Rashōmon
Rashōmon
Cet article est extrait de l'ouvrage Larousse « Dictionnaire mondial des films ».
Drame d'Akira Kurosawa, avec Toshiro Mifune (Tajomaru, le bandit), Takashi Shimura (le bûcheron), Masayuki Mori (Tashehiro, le samouraï), Machiko Kyo (Masago, la femme), Daisuke Kato (le policier), Fumiko Homna (la sorcière).
- Scénario : Shinobu Hashimoto, Akira Kurosawa, d'après deux nouvelles d'Akutagawa Ryūnosuke
- Photographie : Kazuo Miyagawa
- Décor : So Matsuyama
- Musique : Fumio Hayasaka
- Montage : A. Kurosawa
- Production : Daiei
- Pays : Japon
- Date de sortie : 1950
- Son : noir et blanc
- Durée : 1 h 28
- Prix : Lion d'or, Venise 1951 ; Oscar du meilleur film étranger 1951
Résumé
Trois hommes – un bonze, un bûcheron, un domestique – s'abritent d'une pluie torrentielle sous le portique d'un temple abandonné, « Rashōmon » (la porte des Démons). Ils évoquent un fait divers récent qui a donné lieu à un procès : un samouraï et son épouse, traversant la forêt, auraient été agressés par un bandit, lequel aurait tué l'homme et violé la femme. Quatre témoignages, partant de ces faits, en donnent des récits divergents. On ne sait donc pas, et on ne saura probablement jamais, si la femme était une victime, une proie consentante ou une complice du brigand ; si le mari a été assassiné, a fui lâchement ou s'est donné la mort. Le bonze est atterré devant les péchés de l'humanité, le domestique prend le parti d'en ricaner, le bûcheron, homme simple, sauvera l'honneur en recueillant un bébé abandonné dans les ruines du temple.
Commentaire
Une beauté formelle stupéfiante
Ce film a d'abord valeur historique : il a révélé au monde (via le festival de Venise qui lui a attribué sa récompense suprême) l'existence et l'excellence du cinéma japonais. Le cinéaste Akira Kurosawa devait nous donner, au cours des années qui ont suivi, la confirmation de son génie : les Sept Samouraïs, Vivre, Barberousse, Dersou Ouzala, Kagemusha, Ran, etc.

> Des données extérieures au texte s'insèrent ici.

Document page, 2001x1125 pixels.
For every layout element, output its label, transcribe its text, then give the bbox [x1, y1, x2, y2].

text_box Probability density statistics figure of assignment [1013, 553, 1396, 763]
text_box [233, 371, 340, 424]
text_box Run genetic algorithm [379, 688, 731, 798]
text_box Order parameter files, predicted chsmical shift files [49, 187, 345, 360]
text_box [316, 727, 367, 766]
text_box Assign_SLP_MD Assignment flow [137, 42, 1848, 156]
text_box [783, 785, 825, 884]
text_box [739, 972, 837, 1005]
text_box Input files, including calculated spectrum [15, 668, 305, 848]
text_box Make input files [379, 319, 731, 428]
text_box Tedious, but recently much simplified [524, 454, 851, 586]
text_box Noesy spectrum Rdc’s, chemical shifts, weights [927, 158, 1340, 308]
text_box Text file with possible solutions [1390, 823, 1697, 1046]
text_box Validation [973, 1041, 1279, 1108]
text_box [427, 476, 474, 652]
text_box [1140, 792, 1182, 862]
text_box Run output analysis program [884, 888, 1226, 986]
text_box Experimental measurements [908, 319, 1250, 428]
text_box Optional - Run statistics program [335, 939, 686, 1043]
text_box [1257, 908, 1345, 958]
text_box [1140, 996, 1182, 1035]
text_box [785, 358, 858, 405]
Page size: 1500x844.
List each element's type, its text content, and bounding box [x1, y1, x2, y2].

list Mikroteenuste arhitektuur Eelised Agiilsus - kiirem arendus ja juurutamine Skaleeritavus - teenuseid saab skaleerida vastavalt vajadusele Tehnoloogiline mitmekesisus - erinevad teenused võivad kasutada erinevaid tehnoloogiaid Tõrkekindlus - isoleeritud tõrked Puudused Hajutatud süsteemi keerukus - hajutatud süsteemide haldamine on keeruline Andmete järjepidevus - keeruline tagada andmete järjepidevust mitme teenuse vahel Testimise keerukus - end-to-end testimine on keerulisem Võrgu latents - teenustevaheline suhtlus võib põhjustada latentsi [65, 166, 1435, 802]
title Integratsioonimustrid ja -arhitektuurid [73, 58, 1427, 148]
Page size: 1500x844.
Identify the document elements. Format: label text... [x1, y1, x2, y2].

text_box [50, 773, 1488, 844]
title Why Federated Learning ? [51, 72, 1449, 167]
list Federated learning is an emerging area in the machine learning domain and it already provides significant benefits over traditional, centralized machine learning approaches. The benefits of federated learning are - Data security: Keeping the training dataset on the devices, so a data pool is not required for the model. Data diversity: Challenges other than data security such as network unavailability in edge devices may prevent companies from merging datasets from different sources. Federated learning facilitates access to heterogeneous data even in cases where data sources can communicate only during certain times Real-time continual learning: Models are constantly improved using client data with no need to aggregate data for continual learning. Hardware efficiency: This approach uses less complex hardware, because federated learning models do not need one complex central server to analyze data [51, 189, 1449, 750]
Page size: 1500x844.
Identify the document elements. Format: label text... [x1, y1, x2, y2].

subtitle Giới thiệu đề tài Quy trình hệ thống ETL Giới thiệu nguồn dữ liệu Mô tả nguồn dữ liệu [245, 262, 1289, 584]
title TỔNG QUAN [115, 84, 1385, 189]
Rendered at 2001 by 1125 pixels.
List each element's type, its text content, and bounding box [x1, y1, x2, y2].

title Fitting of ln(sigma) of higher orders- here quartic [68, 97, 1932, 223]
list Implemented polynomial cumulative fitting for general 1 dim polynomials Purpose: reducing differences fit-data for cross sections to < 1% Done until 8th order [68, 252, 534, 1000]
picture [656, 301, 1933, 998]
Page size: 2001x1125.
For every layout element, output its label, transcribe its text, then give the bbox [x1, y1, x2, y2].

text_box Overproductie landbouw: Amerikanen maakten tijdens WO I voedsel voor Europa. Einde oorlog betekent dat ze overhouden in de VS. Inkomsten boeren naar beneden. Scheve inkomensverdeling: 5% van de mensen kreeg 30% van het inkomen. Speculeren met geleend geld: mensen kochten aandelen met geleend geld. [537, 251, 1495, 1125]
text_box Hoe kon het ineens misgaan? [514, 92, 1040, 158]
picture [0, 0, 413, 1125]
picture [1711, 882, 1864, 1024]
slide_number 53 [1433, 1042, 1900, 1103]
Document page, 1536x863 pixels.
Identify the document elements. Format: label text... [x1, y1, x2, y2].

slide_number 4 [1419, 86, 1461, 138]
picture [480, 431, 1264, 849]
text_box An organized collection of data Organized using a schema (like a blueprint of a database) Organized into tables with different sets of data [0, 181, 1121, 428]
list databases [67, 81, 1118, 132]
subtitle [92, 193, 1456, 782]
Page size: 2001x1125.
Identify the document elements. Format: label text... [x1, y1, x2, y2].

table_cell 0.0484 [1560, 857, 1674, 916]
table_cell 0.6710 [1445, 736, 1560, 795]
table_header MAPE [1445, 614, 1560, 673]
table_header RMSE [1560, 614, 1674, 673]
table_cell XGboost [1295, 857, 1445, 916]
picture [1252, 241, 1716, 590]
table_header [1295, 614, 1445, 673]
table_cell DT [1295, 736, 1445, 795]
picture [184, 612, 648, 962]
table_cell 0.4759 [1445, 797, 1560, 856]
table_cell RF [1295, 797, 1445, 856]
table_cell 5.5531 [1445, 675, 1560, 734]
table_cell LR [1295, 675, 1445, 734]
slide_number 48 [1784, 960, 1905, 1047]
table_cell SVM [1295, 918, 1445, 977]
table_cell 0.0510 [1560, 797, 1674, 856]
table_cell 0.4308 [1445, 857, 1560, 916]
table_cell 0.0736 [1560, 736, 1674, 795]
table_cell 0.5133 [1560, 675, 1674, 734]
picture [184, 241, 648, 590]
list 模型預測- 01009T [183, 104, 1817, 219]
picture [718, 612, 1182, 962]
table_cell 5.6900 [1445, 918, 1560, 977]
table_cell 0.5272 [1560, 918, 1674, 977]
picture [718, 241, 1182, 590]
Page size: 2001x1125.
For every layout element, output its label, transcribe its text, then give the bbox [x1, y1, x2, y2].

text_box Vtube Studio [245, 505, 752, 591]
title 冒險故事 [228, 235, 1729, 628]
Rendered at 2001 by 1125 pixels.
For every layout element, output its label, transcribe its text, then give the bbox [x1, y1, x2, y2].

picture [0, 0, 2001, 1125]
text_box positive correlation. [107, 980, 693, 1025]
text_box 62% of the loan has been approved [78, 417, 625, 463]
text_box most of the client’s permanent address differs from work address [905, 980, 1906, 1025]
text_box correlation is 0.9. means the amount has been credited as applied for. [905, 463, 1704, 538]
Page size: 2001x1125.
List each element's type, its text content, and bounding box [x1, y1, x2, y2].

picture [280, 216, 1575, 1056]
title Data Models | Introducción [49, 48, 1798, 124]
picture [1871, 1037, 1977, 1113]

Dans un premier temps, on a dit que l'effet de surprise et l'exotisme ont fait le succès de Rashōmon, on a même dit qu'il s'agissait de folklore frelaté, destiné aux marchés d'exportation ! On a critiqué, entre autres choses, la musique du film dont le rythme lancinant évoque celui du fameux Boléro de Ravel. Ces réticences émanant d'observateurs trop pointilleux n'ont pas résisté au temps. Rashōmon est une œuvre admirable, d'une beauté formelle stupéfiante, émaillée de morceaux de bravoure aussi remarquables techniquement qu'esthétiquement (notamment un très long travelling d'accompagnement qui photographie la forêt, avec une succession d'ombres mouvantes et de lumières éblouissantes d'un effet quasiment surréaliste). Tout aussi surprenantes sont les attitudes et postures des comédiens : une théâtralité sculpturale issue de la tradition des arts de représentation japonais. Enfin et surtout, Rashōmon est une méditation sur la fragilité et le parti pris des témoignages humains, sur la puissance du Mal et sur la rédemption possible, par les simples, de l'horreur de notre vallée de larmes, de vices et d'égoïsmes. Ce film complexe, original, touffu mais maîtrisé, nous élève du policier au judiciaire, du judiciaire au moral, du moral au spirituel.